TASK OBJECTIVE: Only the line with "left eye: (272, 177)" and the lines after it, to the end of the data, should appear in the answer, each reproduced exactly.

┌─ DATA FOR THIS TASK

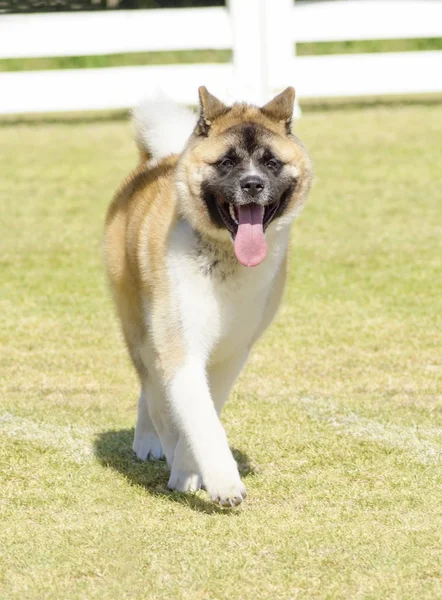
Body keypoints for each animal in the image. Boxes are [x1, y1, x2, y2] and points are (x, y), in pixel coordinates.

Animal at [103, 85, 312, 506]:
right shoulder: (181, 348)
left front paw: (189, 470)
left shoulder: (231, 353)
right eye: (227, 162)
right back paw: (152, 442)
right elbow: (198, 417)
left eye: (271, 162)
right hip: (140, 328)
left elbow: (206, 411)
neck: (226, 257)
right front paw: (223, 483)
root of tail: (155, 160)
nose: (252, 184)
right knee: (153, 390)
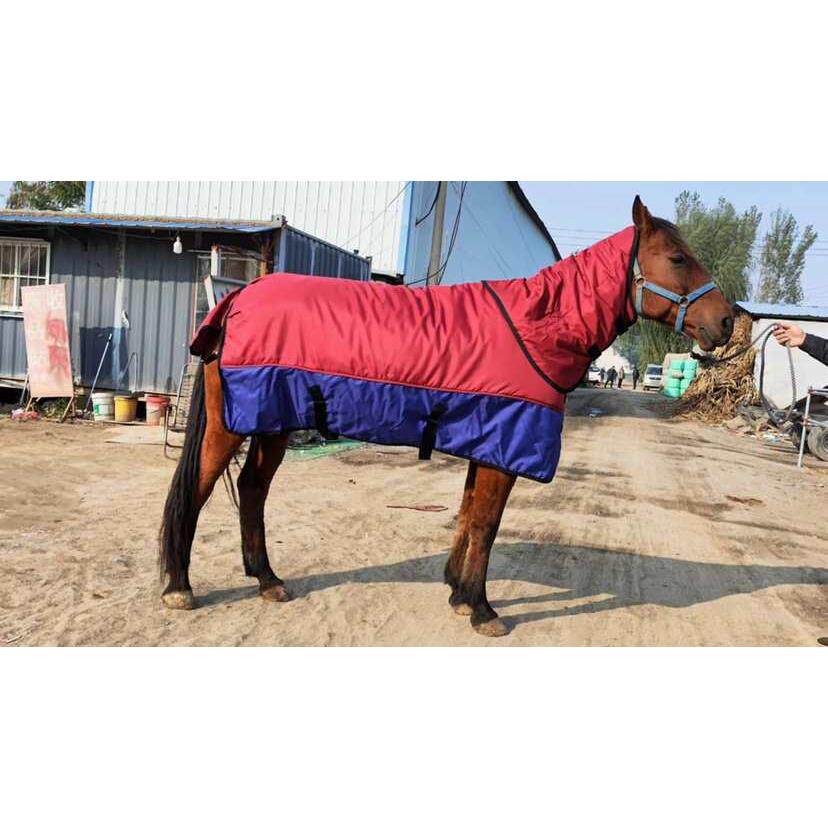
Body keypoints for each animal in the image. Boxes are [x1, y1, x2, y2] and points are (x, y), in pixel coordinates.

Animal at [159, 196, 735, 637]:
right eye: (678, 258)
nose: (728, 321)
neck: (536, 328)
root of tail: (237, 300)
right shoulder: (503, 449)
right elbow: (486, 524)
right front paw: (482, 609)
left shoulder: (488, 444)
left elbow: (467, 517)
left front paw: (459, 593)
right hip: (231, 426)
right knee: (198, 490)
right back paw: (179, 587)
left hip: (272, 427)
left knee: (253, 491)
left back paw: (267, 580)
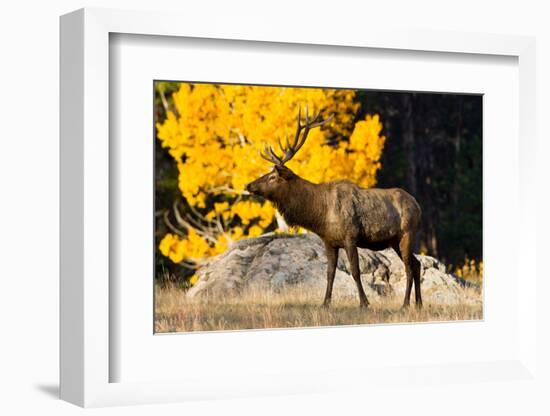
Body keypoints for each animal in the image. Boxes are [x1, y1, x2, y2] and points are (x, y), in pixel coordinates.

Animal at [248, 107, 424, 308]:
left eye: (272, 177)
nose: (249, 185)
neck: (320, 215)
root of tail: (418, 206)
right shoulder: (329, 241)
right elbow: (329, 273)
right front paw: (325, 303)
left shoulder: (350, 237)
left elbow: (355, 271)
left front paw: (364, 302)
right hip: (394, 240)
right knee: (417, 264)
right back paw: (419, 304)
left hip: (407, 234)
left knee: (409, 267)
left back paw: (405, 304)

└─

RESPONSE FOR THIS EXERCISE:
left eye: (272, 177)
nose: (249, 185)
neck: (320, 215)
root of tail: (418, 206)
right shoulder: (329, 241)
right elbow: (329, 273)
right front paw: (325, 303)
left shoulder: (350, 237)
left elbow: (355, 271)
left front paw: (364, 302)
right hip: (394, 240)
right knee: (417, 264)
right back paw: (419, 304)
left hip: (407, 234)
left knee: (409, 267)
left back paw: (405, 304)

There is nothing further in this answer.